Retailer tips 50pc annual profit jump
Shareholders told physical stores still a priority as online sales grow
Clothing retailer Hallenstein Glasson Holdings says it is aiming to boost annual profit by 50 per cent as it continues to build its digital offering.
Group chief executive Mark Goddard told shareholders at the company’s annual meeting in Christchurch yesterday that he was “delighted” with its performance in the first 19 weeks of the financial year.
“The performance you see today is a direct result of the quality and passion of the teams we have across the group, in our offices, our distribution centres, and particularly in our stores,” Goddard said.

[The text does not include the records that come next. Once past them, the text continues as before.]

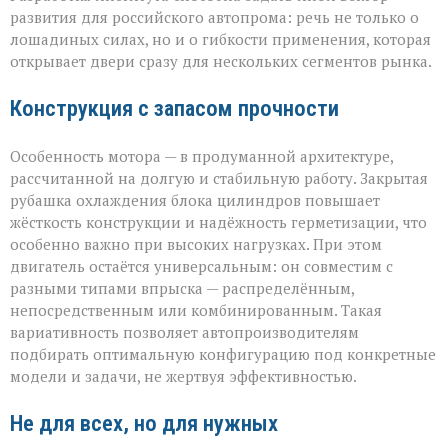
развития для российского автопрома: речь не только о
лошадиных силах, но и о гибкости применения, которая
открывает двери сразу для нескольких сегментов рынка.
Конструкция с запасом прочности
Особенность мотора — в продуманной архитектуре,
рассчитанной на долгую и стабильную работу. Закрытая
рубашка охлаждения блока цилиндров повышает
жёсткость конструкции и надёжность герметизации, что
особенно важно при высоких нагрузках. При этом
двигатель остаётся универсальным: он совместим с
разными типами впрыска — распределённым,
непосредственным или комбинированным. Такая
вариативность позволяет автопроизводителям
подбирать оптимальную конфигурацию под конкретные
модели и задачи, не жертвуя эффективностью.
Не для всех, но для нужных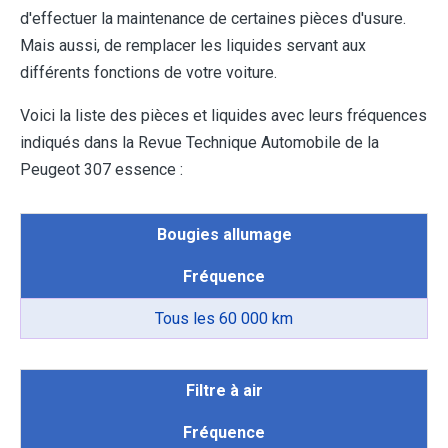
d'effectuer la maintenance de certaines pièces d'usure.
Mais aussi, de remplacer les liquides servant aux
différents fonctions de votre voiture.
Voici la liste des pièces et liquides avec leurs fréquences
indiqués dans la Revue Technique Automobile de la
Peugeot 307 essence :
Bougies allumage
Fréquence
Tous les 60 000 km
Filtre à air
Fréquence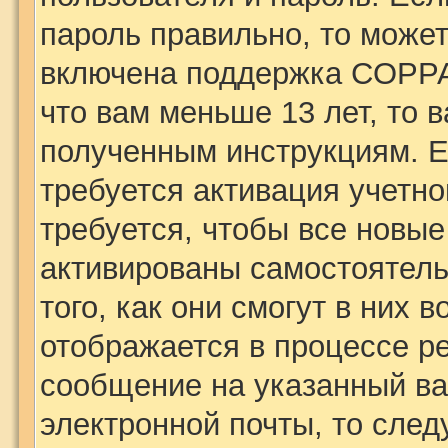
пароль правильно, то может
включена поддержка COPPA,
что вам меньше 13 лет, то 
полученным инструкциям. Ес
требуется активация учетн
требуется, чтобы все новы
активированы самостоятель
того, как они смогут в них 
отображается в процессе р
сообщение на указанный ва
электронной почты, то след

The NZX-listed company’s profit in the 12 months to August 1 was $17.3 million, up from $13.7m the previous year.
Hallenstein Glasson would continue to develop its digital offering but physical stores were still a priority, Goddard said. “While online is, and will continue to be, a very significant growth strategy for the group, there is no question that our physical stores do and will continue to play a critical and very exciting role in our future.”
The company’s online sales grew 44 per cent in the last financial year and account for 9 per cent of total group turnover.
Hallenstein Glasson was shifting to an experiential focus “to exceed customers’ expectations”, he said.
“We are introducing technology to simplify the store and shopping experience for both customers and our team — ensuring that we offer an exceptional and exciting retail experience.”
The company’s shares closed up 5.54 per cent at $3.62.
Total group sales for the last financial year were $239m, up 6.93 per cent from the year before. Glassons New Zealand sales last year hit $89.50m, an increase of 7.16 per cent on the prior year, while Hallenstein Brothers sales were $91.10m, up 1.89 per cent.
Sales for retailer Storm were $8.34m, down 11.24 per cent on the previous year.
Online sales continued to grow at a faster rate than bricks and mortar, as a result of the company’s commitment to invest in digital, said chairman Warren Bell.
Research analyst Mohandeep Singh said a forecast increase of 50 per cent for annual profit looked good from the outset but there were multiple factors at play.
“If you look at the first-half of last year, the Hallensteins brand had a really poor performance — their growth margin was the lowest in more than six years, so I suspect this 50 per cent increase, a big chunk of that, will be a rebound,” he said. A less than favourable start to summer last year would have also slowed the company’s sales last year, Singh said.
“You’re [ also] getting a reversal of some of those factors where the weather is now more favourable, they’ve opened up a bunch of new stores that potentially weren’t open last year and so you’re getting the improvement impact from that,” he said.
Hallenstein Glasson opened six new stores and renovated four in the last year. 12 months to August 1
There are 44 Hallenstein Brothers and 38 Glassons stores in New Zealand.
Purchasing stock at a more favourable currency rate six or more months ago would also be an influencing factor, Singh said. “The currency is starting to come off, although, that won’t affect Hallenstein Glassons until the second-half of the year.”